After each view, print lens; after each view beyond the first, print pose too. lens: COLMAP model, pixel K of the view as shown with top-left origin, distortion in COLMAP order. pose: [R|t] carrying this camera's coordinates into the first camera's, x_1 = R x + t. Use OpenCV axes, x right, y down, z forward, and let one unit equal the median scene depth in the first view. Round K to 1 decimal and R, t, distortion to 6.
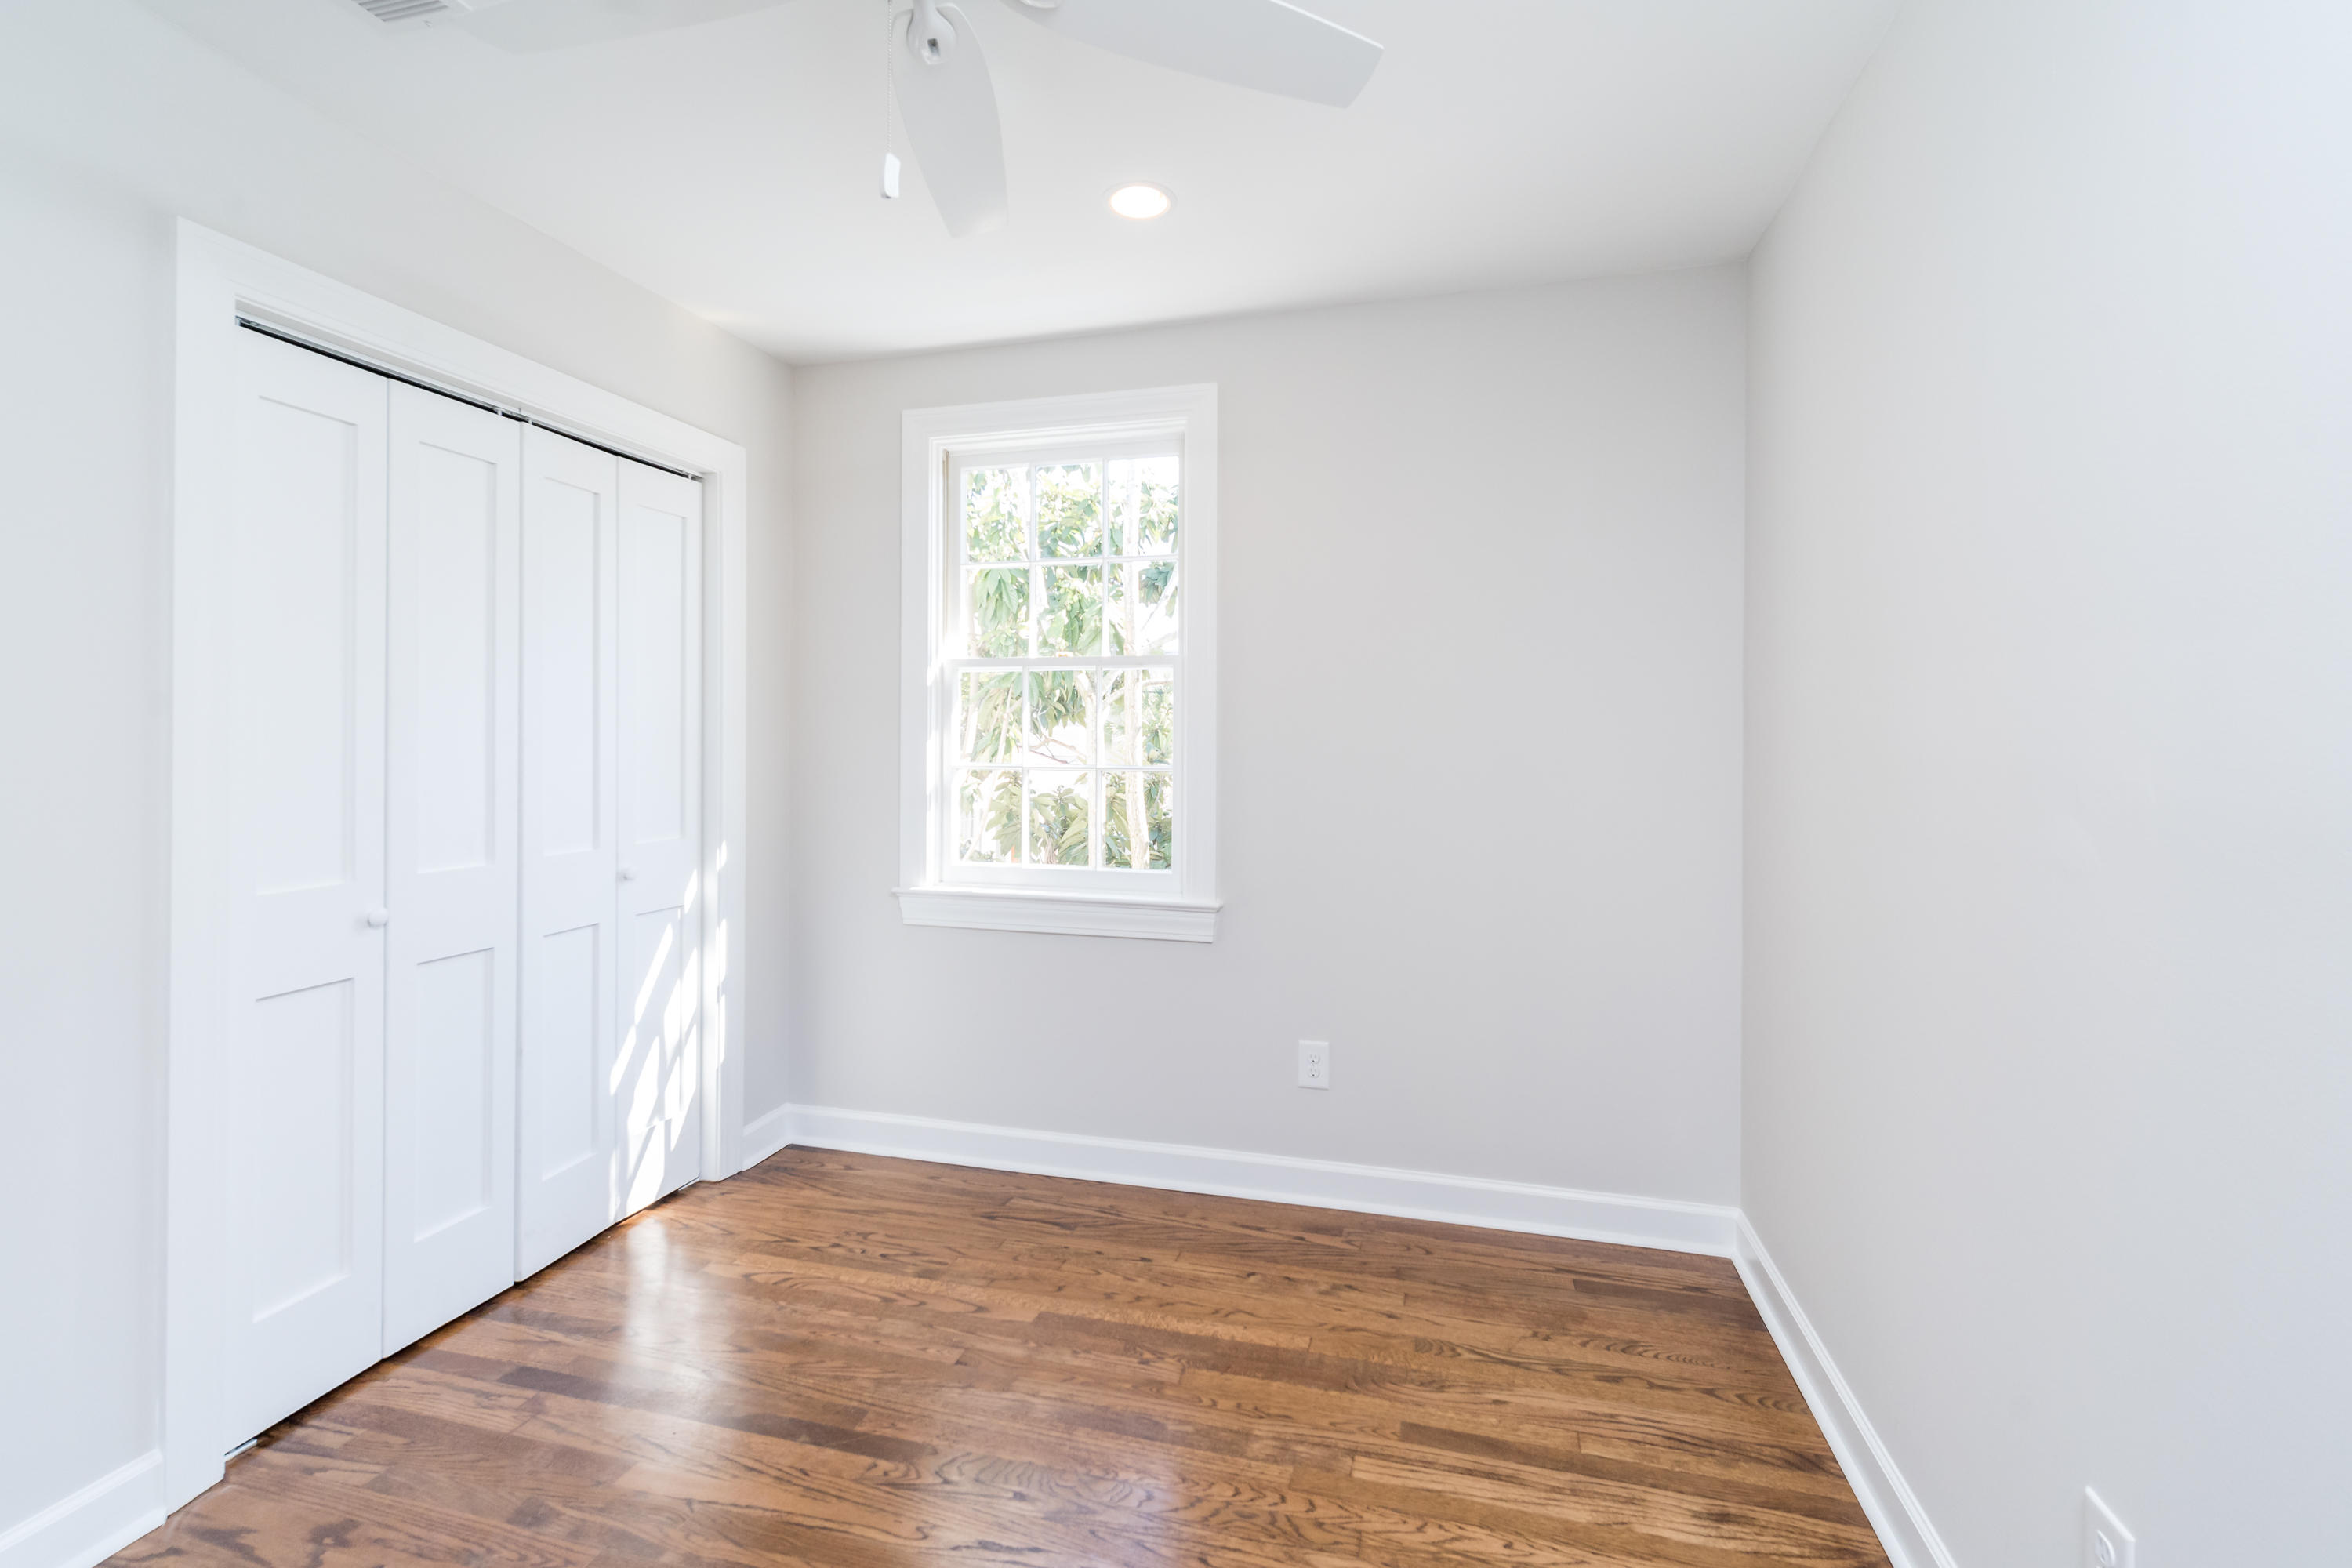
lens RADIAL K [[1040.3, 0, 1181.6], [0, 1040.3, 731.8], [0, 0, 1]] dist [0.001140, 0.001115]
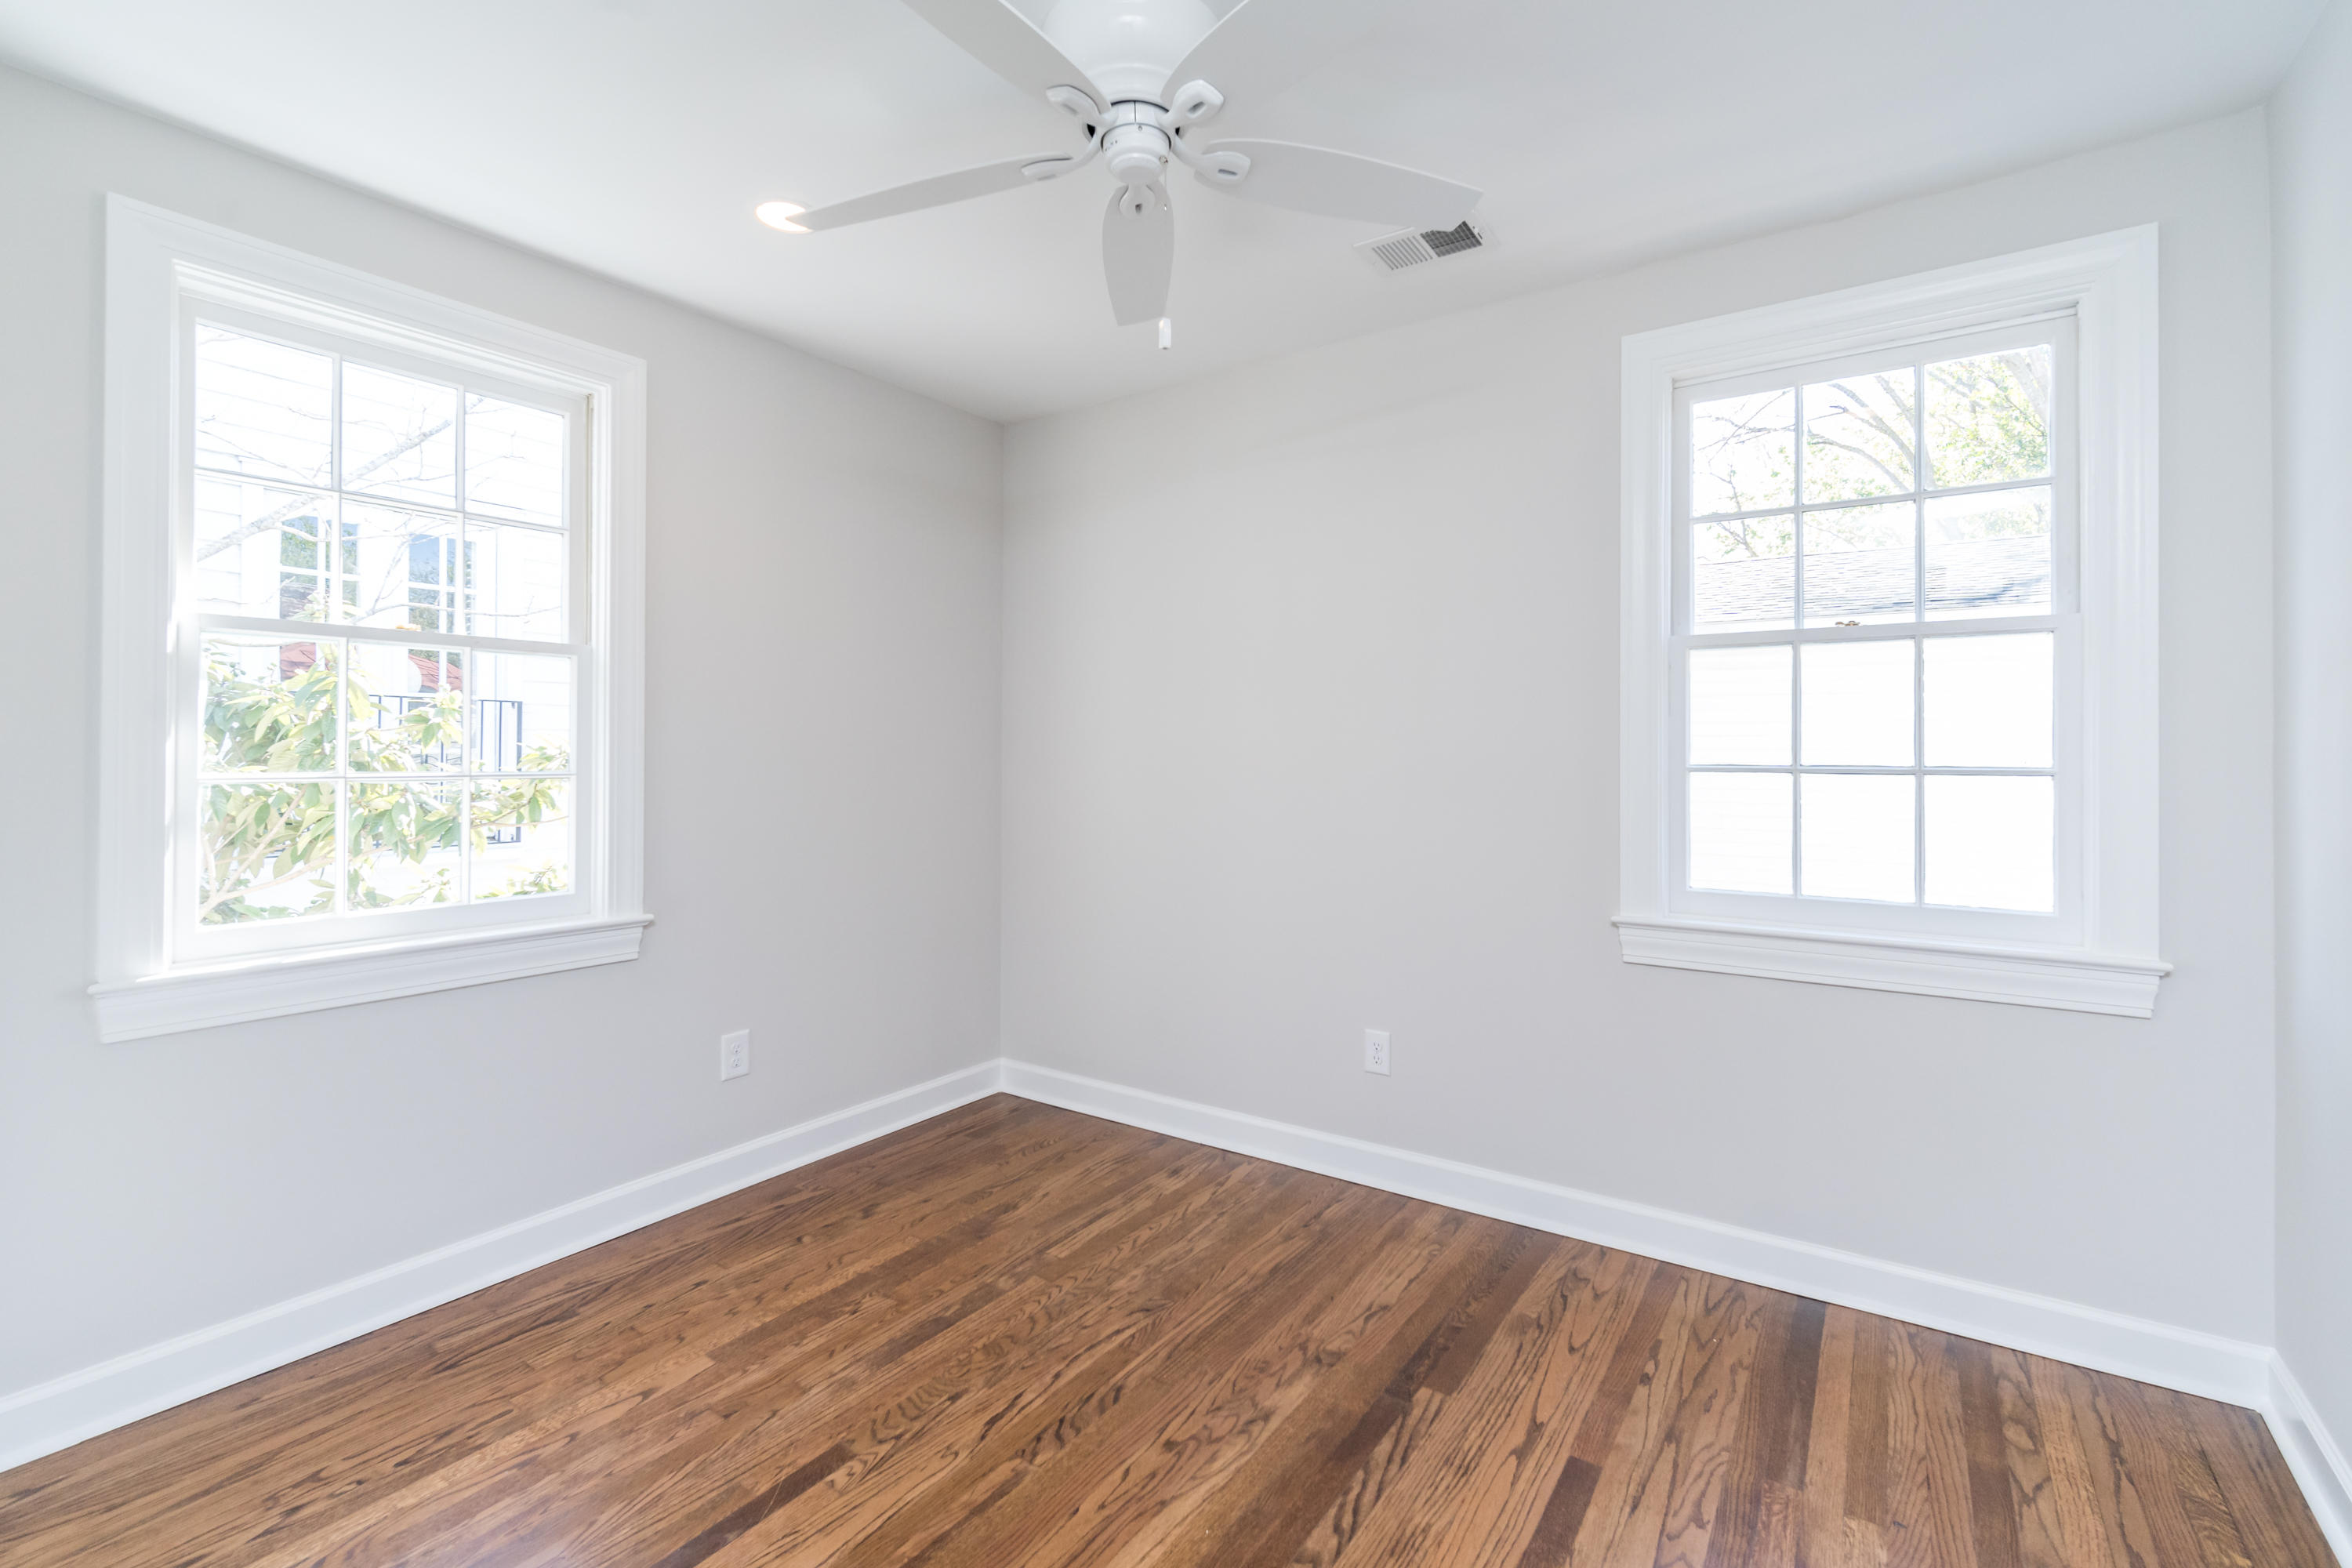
lens RADIAL K [[1010.9, 0, 1220.1], [0, 1010.9, 731.0], [0, 0, 1]] dist [0.000628, 0.000331]
pose [[0.315267, 0.015868, 0.948870, -0.826762], [-0.012062, 0.999846, -0.012713, 0.003374], [-0.948926, -0.007437, 0.315410, 0.269361]]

# TO DO:
Can you repeat the material with every "view" switched to "frame", all other wording unchanged and the pictures left out?

# SOLVED EXERCISE:
After each frame, print lens; after each frame beyond the first, print pose too. lens: COLMAP model, pixel K of the frame as shown with top-left origin, distortion in COLMAP order. pose: [R|t] carrying this camera's coordinates into the first camera's, x_1 = R x + t. Use OpenCV axes, x right, y down, z forward, and let one unit equal the median scene depth in the first frame. Round K to 1 decimal and R, t, distortion to 6.
lens RADIAL K [[1040.3, 0, 1181.6], [0, 1040.3, 731.8], [0, 0, 1]] dist [0.001140, 0.001115]
lens RADIAL K [[1010.9, 0, 1220.1], [0, 1010.9, 731.0], [0, 0, 1]] dist [0.000628, 0.000331]
pose [[0.315267, 0.015868, 0.948870, -0.826762], [-0.012062, 0.999846, -0.012713, 0.003374], [-0.948926, -0.007437, 0.315410, 0.269361]]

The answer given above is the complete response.